**AUFGABENLISTE**
a - Prüfen Sie, ob diese Aussagen mit dem Erkenntnis übereinstimmen: (i) Die angefochtenen Bescheide werden aufgehoben. (ii) Der zweitbeschwerdeführenden Gesellschaft werden Verfahrenskosten von S 18.000,-- ersetzt. (iii) Die Gesellschaften rechnen für die nächsten Jahre mit Gewinnen. Antworten Sie jeweils mit Ja oder Nein und zitieren Sie wörtlich die entscheidenden Worte des Erkenntnisses.
b - Geben Sie bitte den Abschnitt des Erkenntnisses wortgetreu wieder, beginnend mit "Die Bescheide werden" und weiter bis einschließlich "20.500,-- bestimmt werden.".

**AUSZUG**

********

TE Vfgh Erkenntnis 1998/3/5 B2253/97, B2388/97

JUSLINE Entscheidung

Veröffentlicht am 05.03.1998
beobachten
merken

Index

32 Steuerrecht
32/02 Steuern vom Einkommen und Ertrag

Norm

B-VG Art7 Abs1 / Gesetz
B-VG Art144 Abs1 / Anlaßfall
KStG 1988 §24 Abs4
KStG 1988 §26a Abs7

Leitsatz

Keine Bedenken gegen die Berechnung der Mindestkörperschaftsteuer vom Mindestgrund- bzw -stammkapital bei der gebotenen Durchschnittsbetrachtung sowie unter Gesichtspunkten der Verwaltungsökonomie; keine Verfassungswidrigkeit der überproportionalen Ertragsbesteuerung bestimmter Kapitalgesellschaften; hingegen Anlaßfallwirkung der Aufhebung der rückwirkenden Inkraftsetzung einer Neuregelung der Mindestkörperschaftsteuer nach dem ersten aufhebenden Erkenntnis des Verfassungsgerichtshofes

Spruch

Die beschwerdeführenden Gesellschaften sind durch die angefochtenen Bescheide wegen Anwendung eines verfassungswidrigen Gesetzes in ihren Rechten verletzt worden.

Die Bescheide werden aufgehoben.

Der Bund (Bundesminister für Finanzen) ist schuldig, den beschwerdeführenden Gesellschaften zu Handen des Beschwerdevertreters binnen 14 Tagen bei Exekution die Verfahrenskosten zu ersetzen, die im Fall der erstbeschwerdeführenden Gesellschaft mit S 18.000,--, im Fall der zweitbeschwerdeführenden Gesellschaft mit S 20.500,-- bestimmt werden.

Begründung

Entscheidungsgründe:

I. 1. Die beschwerdeführenden Gesellschaften mit beschränkter Haftung erwirtschafteten in den letzten Jahren kein steuerpflichtiges Einkommen und erwarten auch für die nächsten Jahre keine Gewinne.

Mit den im Instanzenzug ergangenen Bescheiden der Finanzlandesdirektion für Wien, Niederösterreich und Burgenland wurden den Gesellschaften gemäß §24 Abs4 des Körperschaftsteuergesetzes 1988 - KStG 1988, BGBl. 401, (künftig: KStG) idF des ArtI Z1 des Bundesgesetzes BGBl. I 70/1997 (künftig: KStG idF 1997) Vorauszahlungen an Körperschaftsteuer für 1997 und die Folgejahre in der Höhe von je S 75.000,-- p.a. vorgeschrieben.

2. Gegen diese Bescheide richten sich die auf Art144 Abs1 B-VG gestützten Beschwerden an den Verfassungsgerichtshof, in denen Rechtsverletzungen wegen Anwendung der für verfassungswidrig erachteten Bestimmungen des §24 Abs4 und des §26a Abs7 KStG idF 1997 sowie die Verletzung in den verfassungsgesetzlich gewährleisteten Rechten auf Gleichheit vor dem Gesetz, auf Unverletzlichkeit des Eigentums und auf Erwerbsausübungsfreiheit behauptet und die kostenpflichtige Aufhebung der angefochtenen Bescheide beantragt wird.

********

**AUSGANGSDATEN**
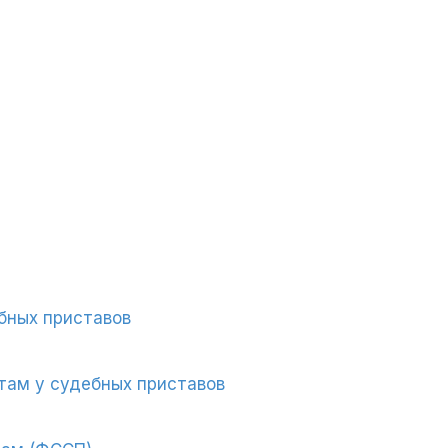
бных приставов
там у судебных приставов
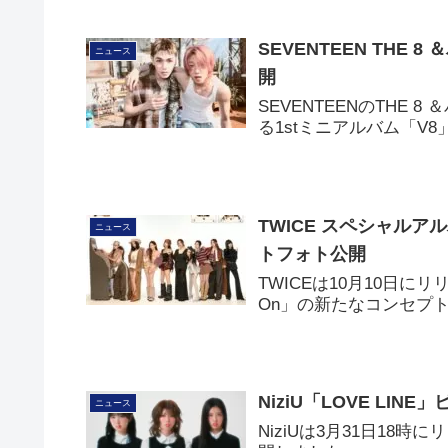
SEVENTEEN THE
ニュース
開
SEVENTEENのTHE
る1stミニアルバム「V
TWICE スペシャルアルバ
ニュース
トフォト公開
TWICEは10月10日にリリ
On」の新たなコンセプ
NiziU「LOVE LI
ニュース
NiziUは3月31日18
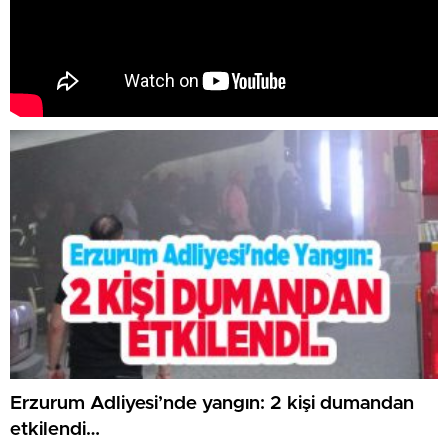
Erzurum Adliyesi’nde yangın: 2 kişi dumandan
etkilendi…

********

**LÖSUNGEN**
a -
(i) Ja: „Die Bescheide werden aufgehoben.“
(ii) Nein: „im Fall der zweitbeschwerdeführenden Gesellschaft mit S 20.500,-- bestimmt werden“
(iii) Nein: „erwarten auch für die nächsten Jahre keine Gewinne“

b -
Die Bescheide werden aufgehoben.

Der Bund (Bundesminister für Finanzen) ist schuldig, den beschwerdeführenden Gesellschaften zu Handen des Beschwerdevertreters binnen 14 Tagen bei Exekution die Verfahrenskosten zu ersetzen, die im Fall der erstbeschwerdeführenden Gesellschaft mit S 18.000,--, im Fall der zweitbeschwerdeführenden Gesellschaft mit S 20.500,-- bestimmt werden.